Euthanasia: An Ethical Issue

Summary

The video Euthanasia considers the ethical issue from the point of view of the law, ethics, religion, and philosophy. It does not appear to take a stance, but it portrays euthanasia as a phenomenon that is unlikely to disappear. The film offers a comprehensive overview of various attitudes as well as the objective advantages and disadvantages of the topic and demonstrates cases, opinions (for example, Dignity in Dying), and personal stories (Campbell or Dr. Nitschke) that can serve as illustrations to key points.

Personal Attitude

I believe that every person has the right to decide whether to live or die. They are going to make the choice that is in line with their beliefs (including religious ones) and priorities, which makes their decision the only one that is applicable to them. However, this decision can be made only by the person with full mental capacity. It is extremely unethical, in my opinion, to call the doctors who assist in suicide murderers: it is apparent that they help an ill person to perform an act that he or she wants to but cannot do, which is perfectly moral. As for the problem of the possibility of abusing the right to assist in suicide, I suppose that it can be alleviated through multiple inspections.

Analysis: Various Perspectives

While the Kantian perspective is likely to be used to oppose euthanasia (since killing someone is an immoral deed), there is a nuance. According to Kant, the consequences of an action are less important than its motive. The doctors who agree to perform euthanasia have the best of intentions. Moreover, they do the humane thing and treat their patients as humans with free will and the capability to make decisions. In other words, the Kantian perspective could have explained and defended euthanasia, but this approach presupposes a pre-existing moral code, and the imperative of not killing makes assisted suicide immoral.

The utilitarian perspective explains and supports euthanasia since the latter is directly concerned with the minimization of pain for everyone from the patient to the relatives and doctors who watch the sufferings. It is noteworthy, though, that the utilitarian perspective explains any kind of euthanasia, including that for the patients who cannot (or do not) agree to be euthanized. I would not say that this perspective corresponds to my ideas on the topic.
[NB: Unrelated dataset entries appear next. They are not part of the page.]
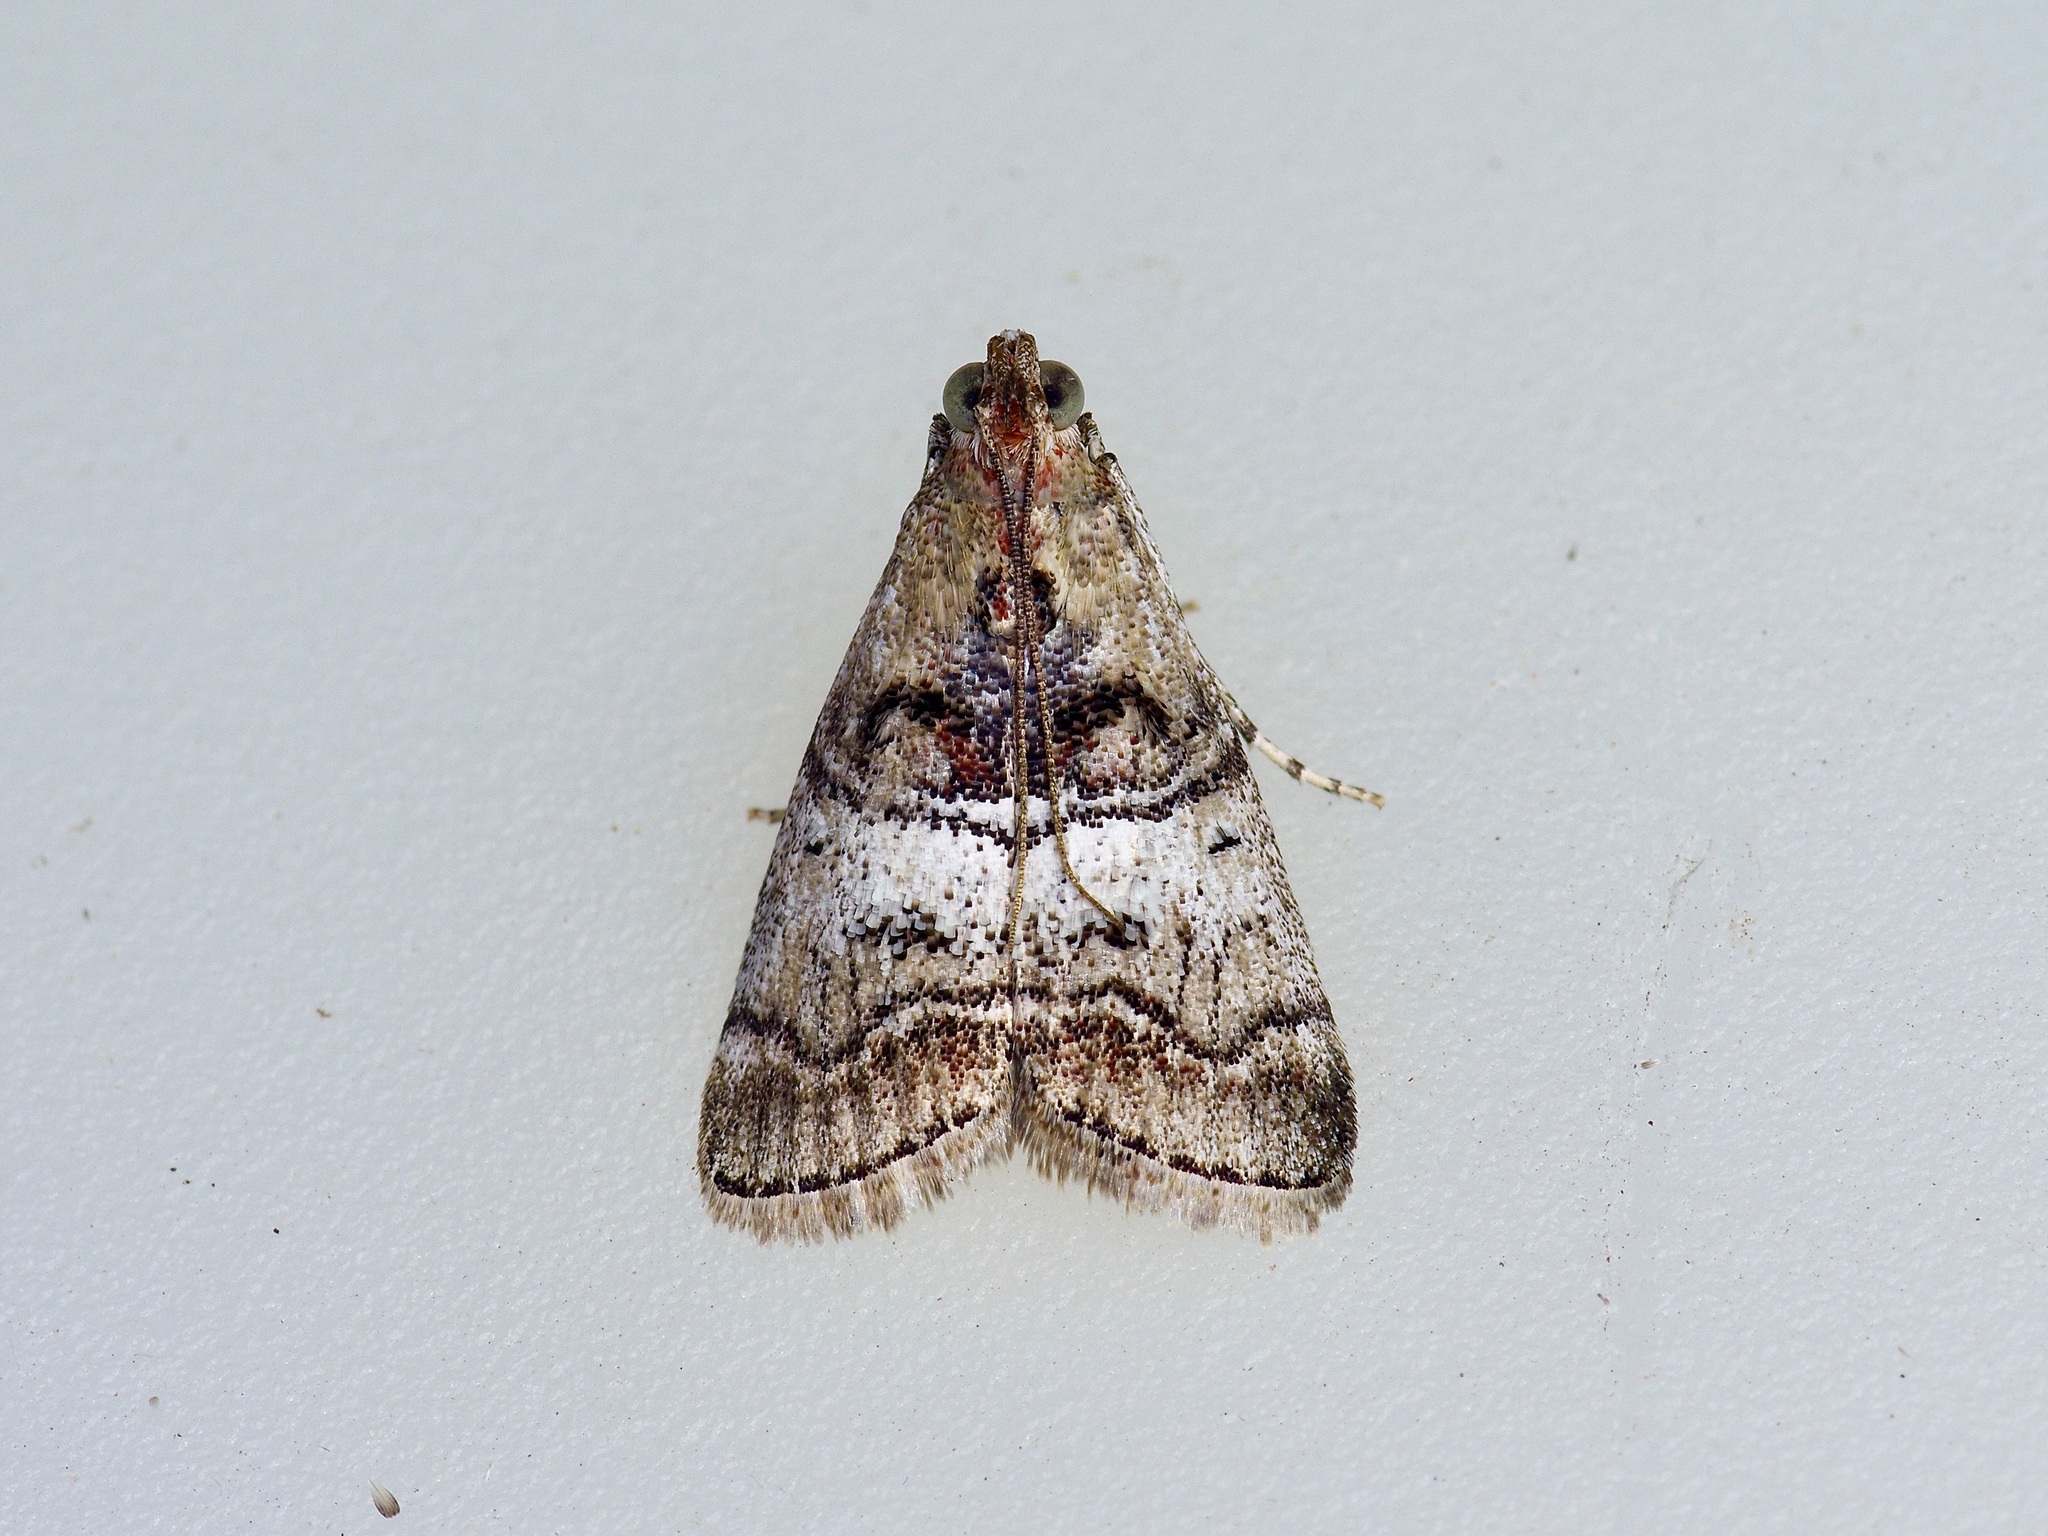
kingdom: Animalia
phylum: Arthropoda
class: Insecta
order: Lepidoptera
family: Pyralidae
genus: Pococera
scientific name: Pococera maritimalis
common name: Gray-banded pococera moth
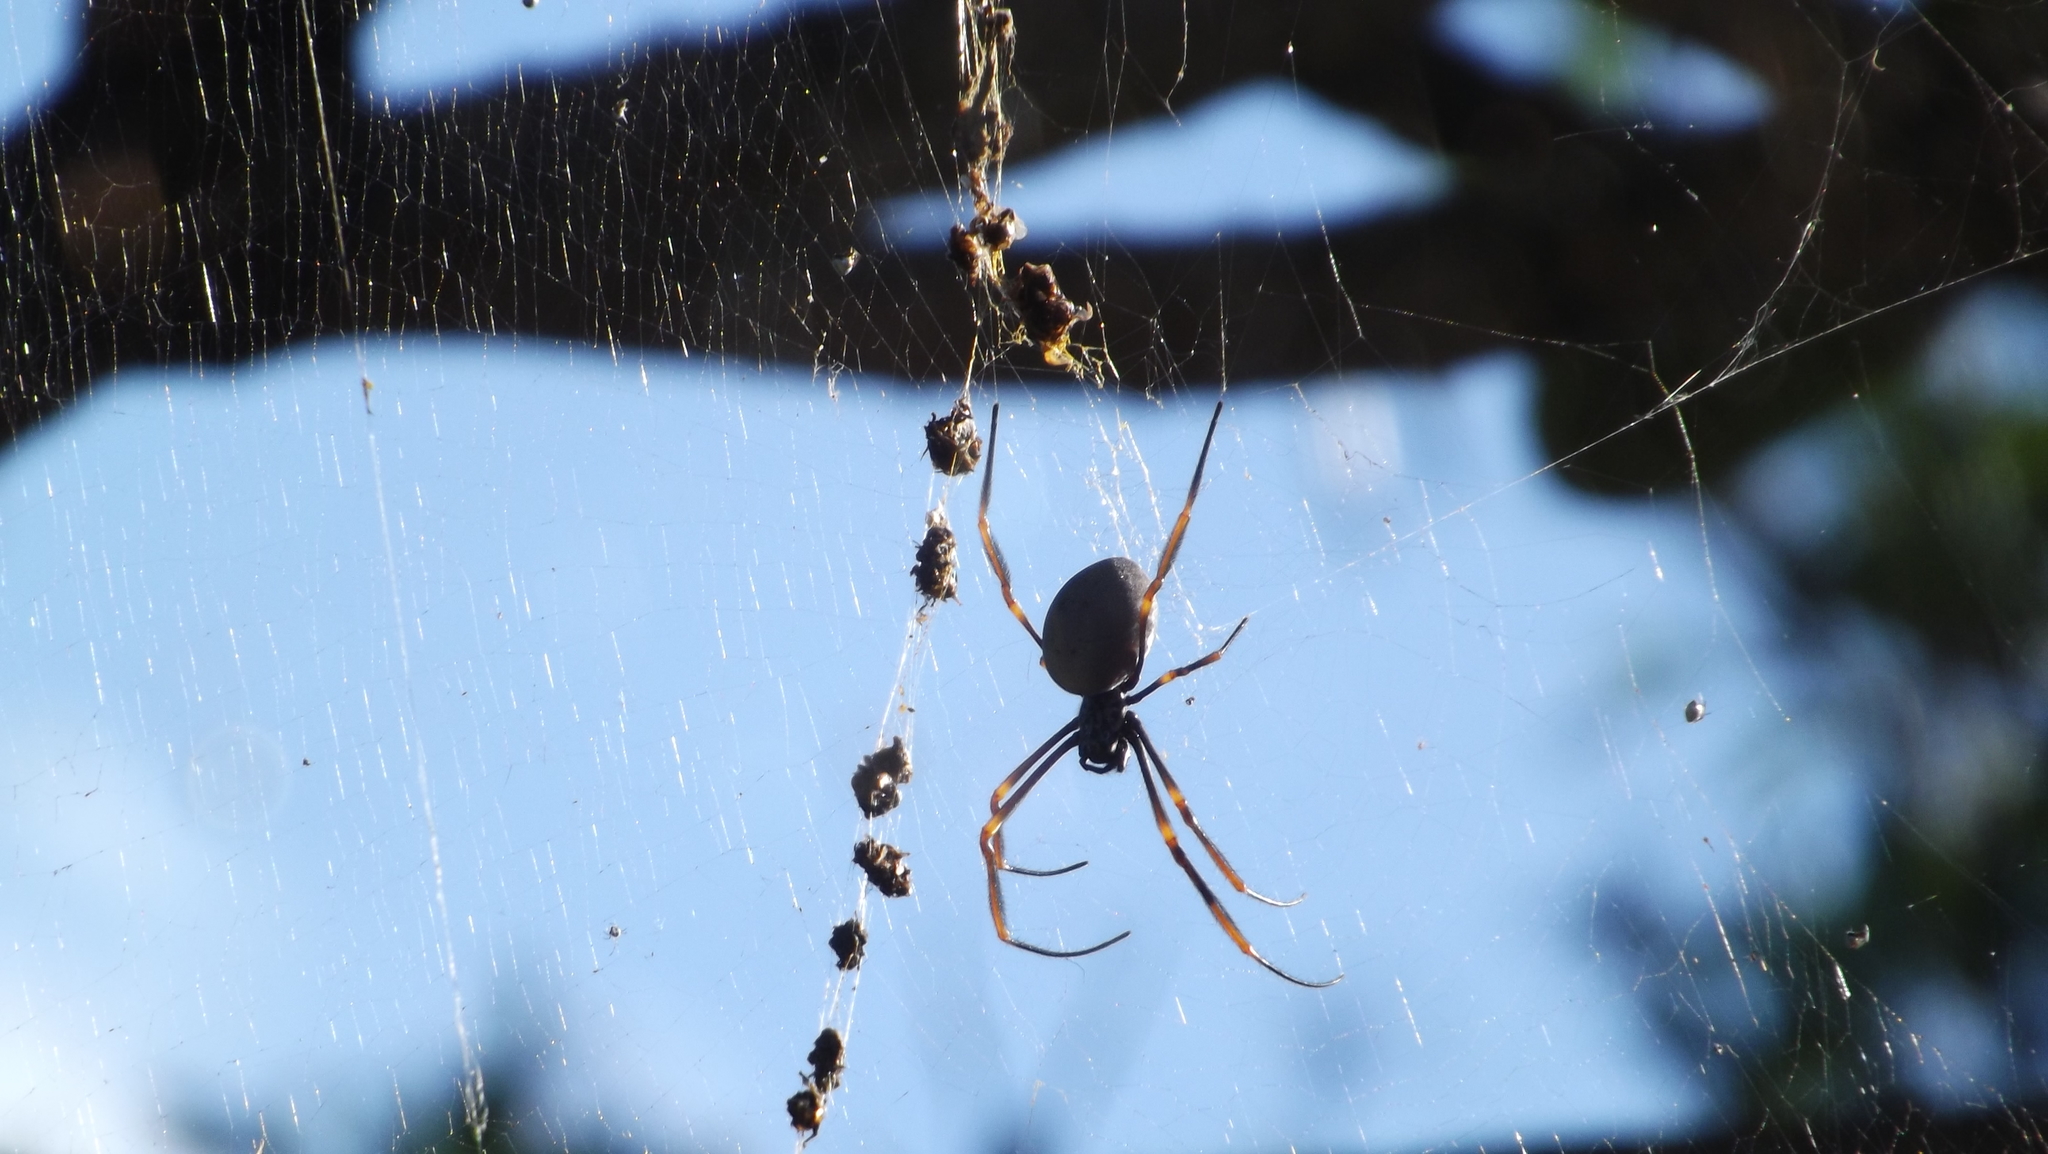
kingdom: Animalia
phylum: Arthropoda
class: Arachnida
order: Araneae
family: Araneidae
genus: Trichonephila
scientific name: Trichonephila plumipes
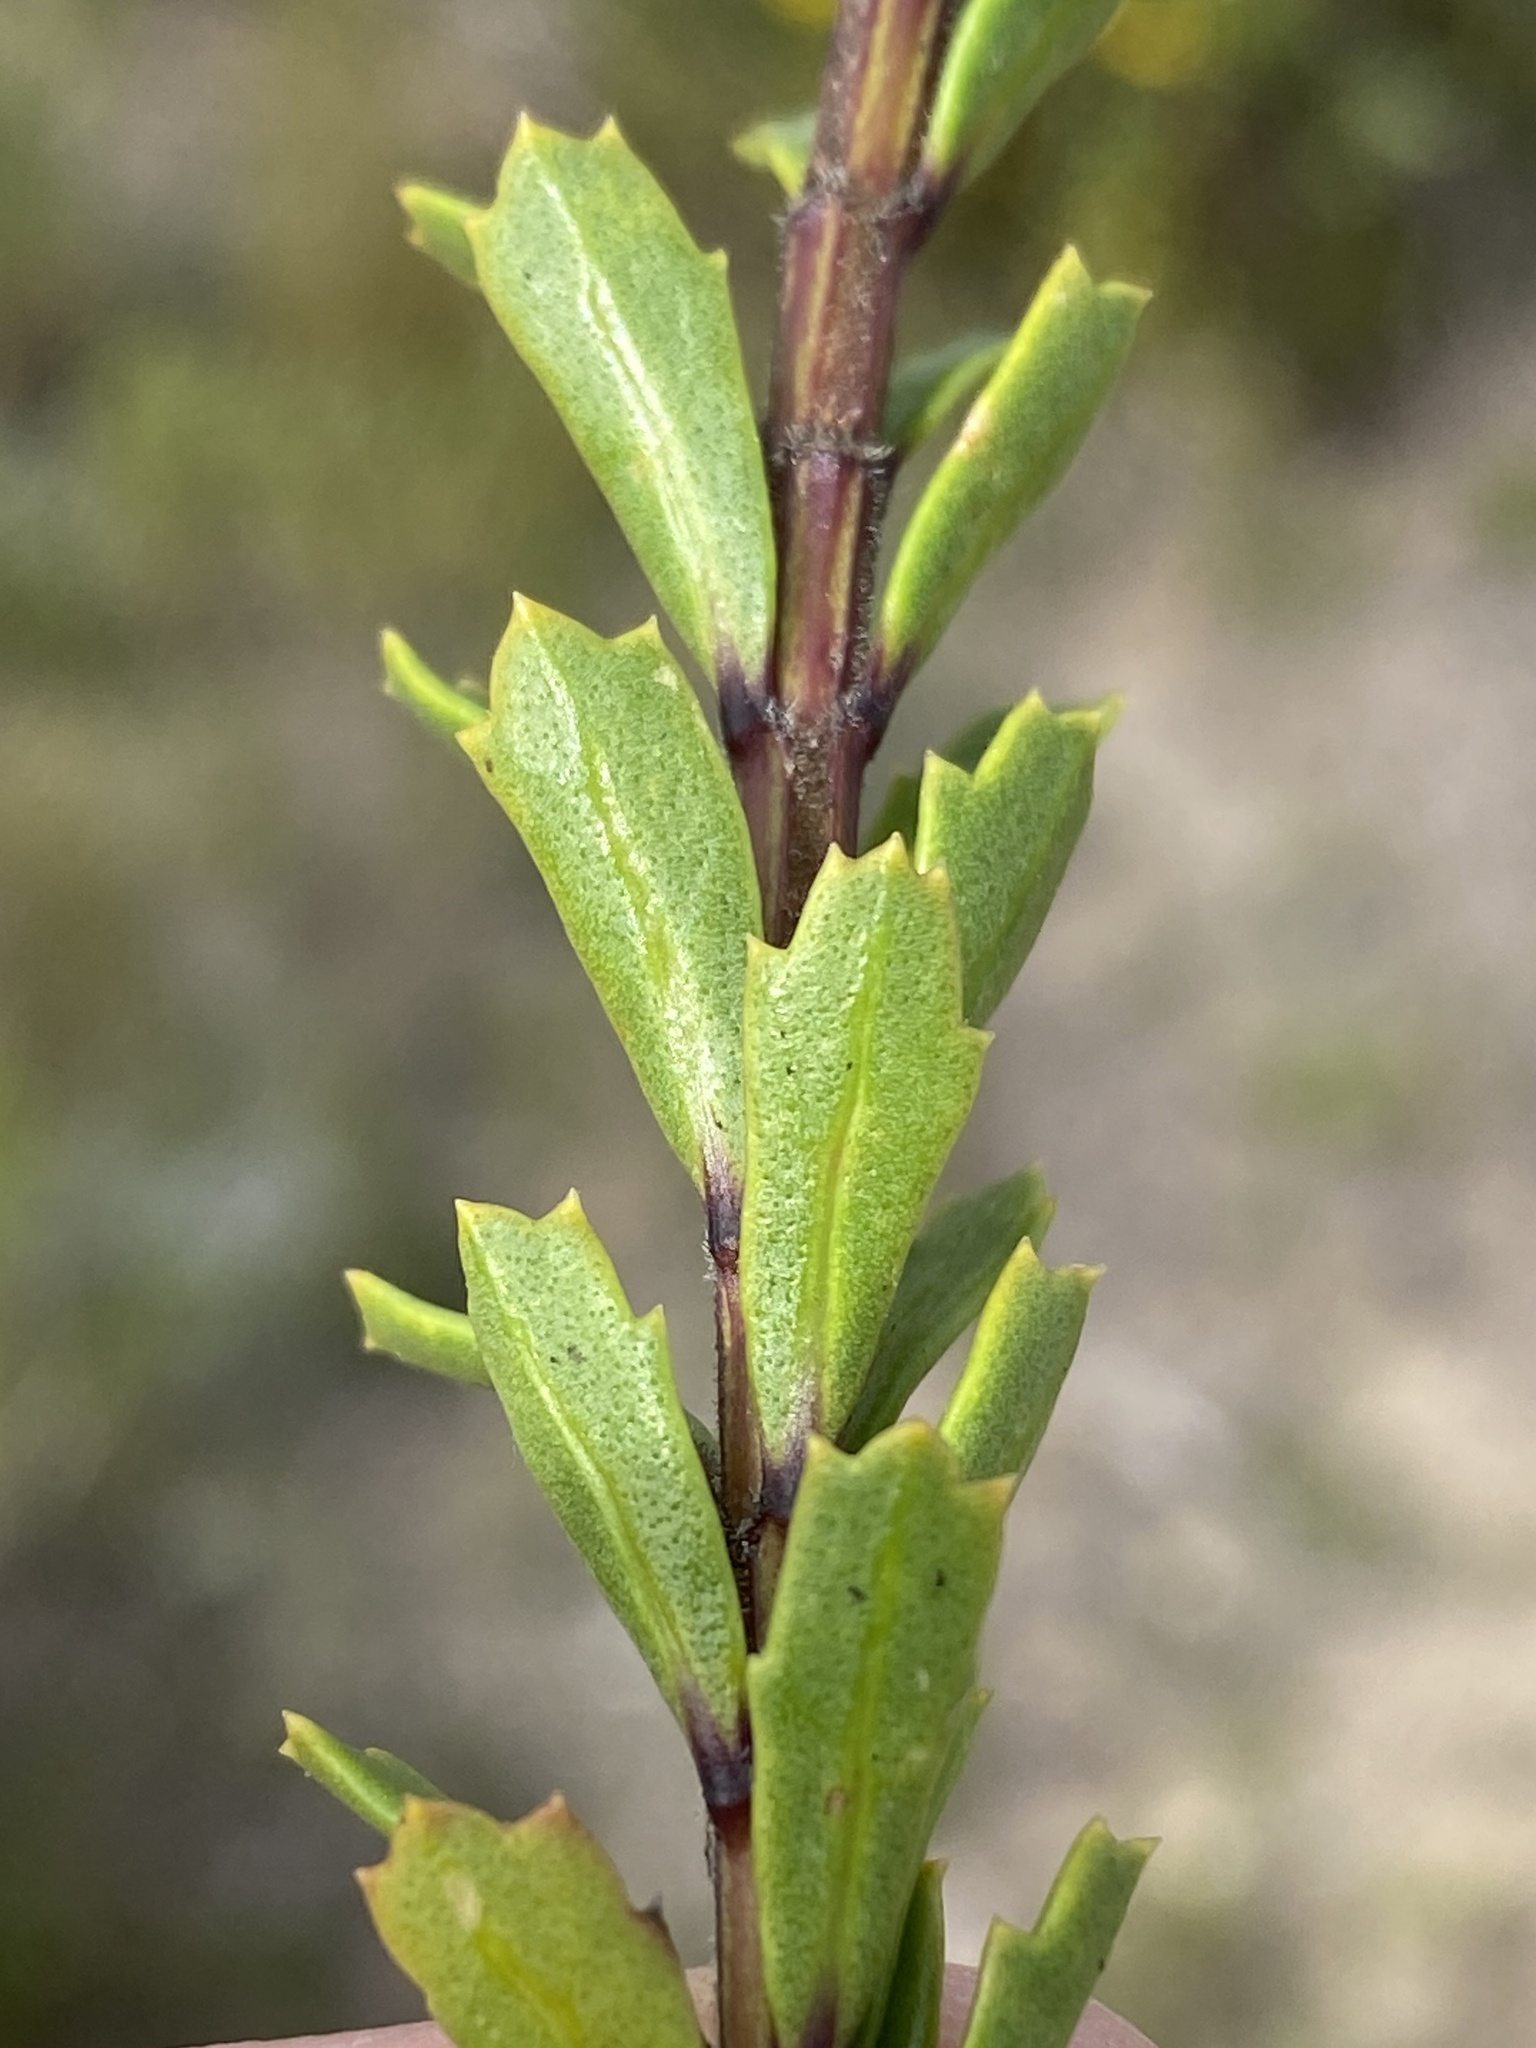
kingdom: Plantae
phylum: Tracheophyta
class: Magnoliopsida
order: Lamiales
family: Verbenaceae
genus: Chascanum
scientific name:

I think that the social contract perspective could be applied to euthanasia since it explains both the reason for the assistance in suicide (that shows respect towards another person and corresponds to the rule of the freedom of choice) and the need for the laws that would regulate this process. However, the existing rules make euthanasia a controversial issue: while we are free beings and should have the right to end our lives, murder is outlawed, and there is no concept of lawful merciful murder in most countries. However, the countries that have the concept and relevant rules can use this approach to argue for euthanasia.

The applicability of virtue ethics to euthanasia is a questionable issue that depends on whether we consider assisted suicide a positive or negative thing. To sum up, none of the approaches appears to make the problem of euthanasia less controversial while supporting my opinion with the exception of the social contract perspective for the countries with legalized assisted suicide.

Personal Experience

I have seen two slow, painful deaths from cancer. We live longer nowadays; the population grows older and is more likely to develop age-related diseases including cancer. Painful deaths are common and are likely to become more common. The two people I knew wanted to stay alive despite the pain; I cannot imagine either of them asking for euthanasia. However, my experience is limited. Also, I remember what it looked like, and I would not blame anyone for wanting to give it up. I think that euthanasia is a personal decision, but I understand both its proponents and opponents. In any case, it appears that the debate around the issue will be ongoing.